Leafy Spurge Characteristics
In Saskatchewan, leafy spurge (Euphorbia esula L.) is a noxious weed originally from Eastern Europe that infests pasture and native prairie in a diagonal belt from North Battleford to Estevan.
- It's a perennial weed that reproduces by both seed and vegetative root buds.
- The plant grows to a height of one metre
- It has long, thin, dark green leaves and can be identified from a distance by distinctive yellow-green flowers.
Leafy spurge is very competitive and easily out-competes many forage and native plant species. The juice of the plant is a white, milky latex that may cause mouth and throat blistering in cattle and contact dermatitis in people.
Cattle avoid spurge-infested areas, greatly reducing the livestock carrying capacity of infested range and pastureland. Chemical control of leafy spurge in pastures is often time consuming and expensive whereas biological control of leafy spurge has been a biocontrol success in North America.
Chemical Control Options
For chemical control options for leafy spurge in pasture and hayfields see the current addition of the Guide to Crop Protection.
The most successful biological controls of leafy spurge are beetles from the flea beetle genera Aphothona. The beetles have been used as biocontrol of leafy spurge since they were introduced into Canada in the 1980s. There are five beetle species that have been released in Canada for control of leafy spurge: Aphthona cyparissiae, A. flava, A. nigriscutis, A. czwalinae and A. lacertosa. The first three species have brown or gold bodies while the last two are black-bodied. Two species have been shown to have had a greater impact on controlling leafy spurge than the others: the black dot spurge beetle, A. nigriscutis, has been successful on drier sandy sites and the black spurge beetle, A. lacertose (Figure 3), has been more successful in moister locations.

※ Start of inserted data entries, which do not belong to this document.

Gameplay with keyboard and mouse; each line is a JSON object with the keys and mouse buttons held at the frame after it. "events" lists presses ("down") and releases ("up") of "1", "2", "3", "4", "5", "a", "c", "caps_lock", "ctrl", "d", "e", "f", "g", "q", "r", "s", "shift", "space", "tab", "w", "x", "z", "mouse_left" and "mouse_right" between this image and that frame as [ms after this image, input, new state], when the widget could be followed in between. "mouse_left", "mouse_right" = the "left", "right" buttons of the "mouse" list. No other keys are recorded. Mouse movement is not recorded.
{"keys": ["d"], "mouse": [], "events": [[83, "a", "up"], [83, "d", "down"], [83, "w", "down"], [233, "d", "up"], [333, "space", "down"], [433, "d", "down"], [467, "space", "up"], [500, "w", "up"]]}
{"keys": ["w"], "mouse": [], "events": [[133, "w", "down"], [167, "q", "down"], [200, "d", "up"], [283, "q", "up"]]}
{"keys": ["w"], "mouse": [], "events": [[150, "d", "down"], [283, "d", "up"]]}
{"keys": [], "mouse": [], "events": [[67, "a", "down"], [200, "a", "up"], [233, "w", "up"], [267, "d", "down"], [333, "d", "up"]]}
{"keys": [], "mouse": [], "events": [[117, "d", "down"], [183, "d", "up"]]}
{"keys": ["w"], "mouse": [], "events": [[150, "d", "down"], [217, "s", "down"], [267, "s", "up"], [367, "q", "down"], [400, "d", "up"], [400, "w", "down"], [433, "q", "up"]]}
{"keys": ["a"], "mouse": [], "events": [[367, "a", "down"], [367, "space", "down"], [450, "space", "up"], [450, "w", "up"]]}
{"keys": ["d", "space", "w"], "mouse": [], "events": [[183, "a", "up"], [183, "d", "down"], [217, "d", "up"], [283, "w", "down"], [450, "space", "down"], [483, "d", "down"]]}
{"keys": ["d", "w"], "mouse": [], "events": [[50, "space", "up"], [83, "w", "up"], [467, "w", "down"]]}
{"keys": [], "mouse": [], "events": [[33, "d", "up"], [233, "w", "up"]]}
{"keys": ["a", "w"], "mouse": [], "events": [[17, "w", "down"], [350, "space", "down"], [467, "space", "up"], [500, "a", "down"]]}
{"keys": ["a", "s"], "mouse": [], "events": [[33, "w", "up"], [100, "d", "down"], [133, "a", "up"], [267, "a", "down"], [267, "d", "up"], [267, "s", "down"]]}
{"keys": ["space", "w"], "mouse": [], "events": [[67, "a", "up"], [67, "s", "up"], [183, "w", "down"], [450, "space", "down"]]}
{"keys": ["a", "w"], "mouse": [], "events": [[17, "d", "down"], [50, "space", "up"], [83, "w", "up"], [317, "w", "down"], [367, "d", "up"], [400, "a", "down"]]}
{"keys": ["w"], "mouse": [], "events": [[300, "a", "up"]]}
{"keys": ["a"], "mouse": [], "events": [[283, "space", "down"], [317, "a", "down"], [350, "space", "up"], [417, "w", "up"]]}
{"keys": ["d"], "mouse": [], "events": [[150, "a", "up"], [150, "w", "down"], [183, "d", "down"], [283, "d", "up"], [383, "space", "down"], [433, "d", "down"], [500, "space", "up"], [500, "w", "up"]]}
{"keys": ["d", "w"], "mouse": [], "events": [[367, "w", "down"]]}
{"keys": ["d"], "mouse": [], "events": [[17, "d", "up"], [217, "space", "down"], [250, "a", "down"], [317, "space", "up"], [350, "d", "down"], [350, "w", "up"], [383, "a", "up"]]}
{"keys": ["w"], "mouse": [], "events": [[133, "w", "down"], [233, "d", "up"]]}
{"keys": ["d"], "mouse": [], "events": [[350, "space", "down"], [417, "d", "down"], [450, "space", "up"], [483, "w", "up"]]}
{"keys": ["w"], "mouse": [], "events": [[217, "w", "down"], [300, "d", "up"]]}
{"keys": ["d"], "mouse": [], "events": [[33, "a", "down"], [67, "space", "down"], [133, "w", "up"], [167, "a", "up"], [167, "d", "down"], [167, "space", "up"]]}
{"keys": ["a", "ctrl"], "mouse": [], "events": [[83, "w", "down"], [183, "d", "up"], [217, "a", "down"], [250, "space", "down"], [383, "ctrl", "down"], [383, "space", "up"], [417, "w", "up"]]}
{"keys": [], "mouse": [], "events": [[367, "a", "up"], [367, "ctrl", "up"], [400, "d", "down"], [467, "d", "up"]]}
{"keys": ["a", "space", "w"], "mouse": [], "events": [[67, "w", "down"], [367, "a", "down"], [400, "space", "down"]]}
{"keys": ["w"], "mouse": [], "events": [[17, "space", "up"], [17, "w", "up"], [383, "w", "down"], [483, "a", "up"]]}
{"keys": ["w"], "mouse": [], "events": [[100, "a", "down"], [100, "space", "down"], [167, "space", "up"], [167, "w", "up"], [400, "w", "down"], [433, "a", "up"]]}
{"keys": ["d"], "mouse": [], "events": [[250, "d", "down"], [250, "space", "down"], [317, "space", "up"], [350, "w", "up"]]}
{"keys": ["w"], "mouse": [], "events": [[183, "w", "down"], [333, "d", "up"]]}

The Life Cycle of Beetles that Control Leafy Spurge
All five beetle species have similar life cycles, producing one generation per year. The adult beetles emerge in late June or early July and feed near the top of the shoot and at the leaf edges. The beetles mate and the females lay their eggs in groups of 20 to 30 below the soil surface near a spurge root. Females lay through the summer, producing up to 300 eggs per season, resulting in about 150 offspring in a growing season.
The eggs hatch in about three weeks and the larvae burrow through the soil until they encounter a small root, which they mine. As the larvae grow in size they feed on the larger perennial roots of the purge. Development to the third and final instar takes about two months. Feeding then ceases and the larvae construct an overwintering cell in the soil and become dormant. In the spring the larvae resume feeding for about three weeks, pupate in the soil and then emerge as adults. Since the Aphthona beetles spend their entire larval stage underground feeding on the leafy spurge roots they are sensitive to soil types and conditions.
The Impact of Biocontrol
Although the adult beetles feed on the spurge leaves, it is the larvae that are primarily responsible for the biological control of the plant. The larvae damage the roots and root hairs through feeding, and the feeding wounds provide an entry for various disease-causing organisms. The plant's nutrient reserves become depleted, the plant is no longer able to flower and eventually will wither and die.
The success of a beetle colony and its impact on the site can be gauged using a number of criteria. Optimal sites, where there is good beetle establishment, will have the following characteristics in common:
- A count of over 25 beetles per five sweeps after one year (a sweep net is used to collect beetles to determine beetle density);
- A noticeable reduction of flowering spurge after two years;
- A temporary increase in the number of nonflowering stems, which may persist for four years;
- A reduction in the dry weight of spurge and an increase in the dry weight of grasses and other herbaceous species;
- The presence of beetles in a five-pace radius from the release point after one year. It is possible to monitor this progress for four to five years, after which the colony becomes so large that it is difficult to establish boundaries.
Beetle colonies that are optimal should be ready for a harvest of beetles to be taken to other leafy spurge sites after three full years. The target for the biocontrol of spurge is to reduce spurge to a maximum of five per cent cover. Field work has demonstrated that this target can usually be achieved, in the release area, within five years. In one case, a release of these insects on leafy spurge has resulted in a 99 per cent reduction in spurge stand density in one area and a corresponding 30-fold increase in grass biomass after four years.